● Directive
Copy out the entries exactly, and wherever a picture appears, leave it out.

● Task input

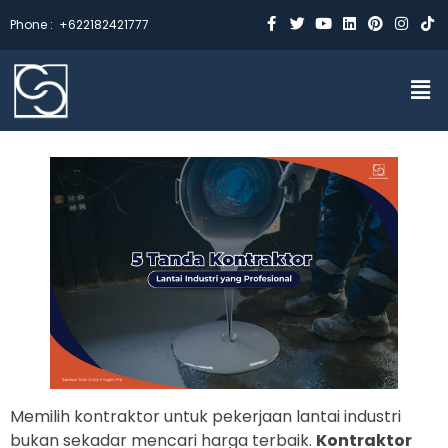
Phone :
+622182421777
Memilih kontraktor untuk pekerjaan lantai industri
bukan sekadar mencari harga terbaik.
Kontraktor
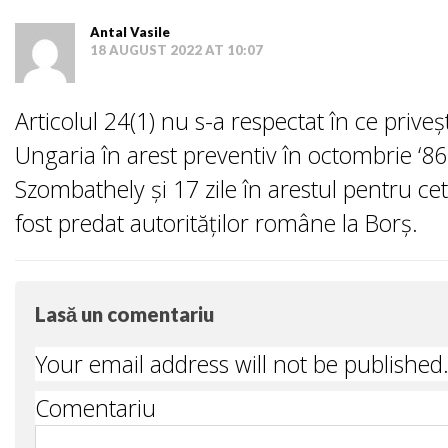
Antal Vasile
18 AUGUST 2022 AT 10:07
Articolul 24(1) nu s-a respectat în ce pri
Ungaria în arest preventiv în octombrie ‘86 
Szombathely și 17 zile în arestul pentru c
fost predat autorităților române la Borș.
Lasă un comentariu
Your email address will not be published
Comentariu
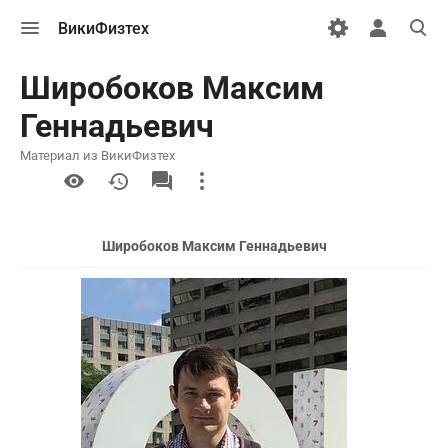
Открыть
Открыть
Откры
ВикиФизтех
меню
персональн
поиск
меню
Широбоков Максим
Геннадьевич
Материал из ВикиФизтех
More
actions
Широбоков Максим Геннадьевич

● Answer to this problem
Phone :
+622182421777
Memilih kontraktor untuk pekerjaan lantai industri
bukan sekadar mencari harga terbaik.
Kontraktor
Antal Vasile
18 AUGUST 2022 AT 10:07
Articolul 24(1) nu s-a respectat în ce pri
Ungaria în arest preventiv în octombrie ‘86 
Szombathely și 17 zile în arestul pentru c
fost predat autorităților române la Borș.
Lasă un comentariu
Your email address will not be published
Comentariu
Открыть
Открыть
Откры
ВикиФизтех
меню
персональн
поиск
меню
Широбоков Максим
Геннадьевич
Материал из ВикиФизтех
More
actions
Широбоков Максим Геннадьевич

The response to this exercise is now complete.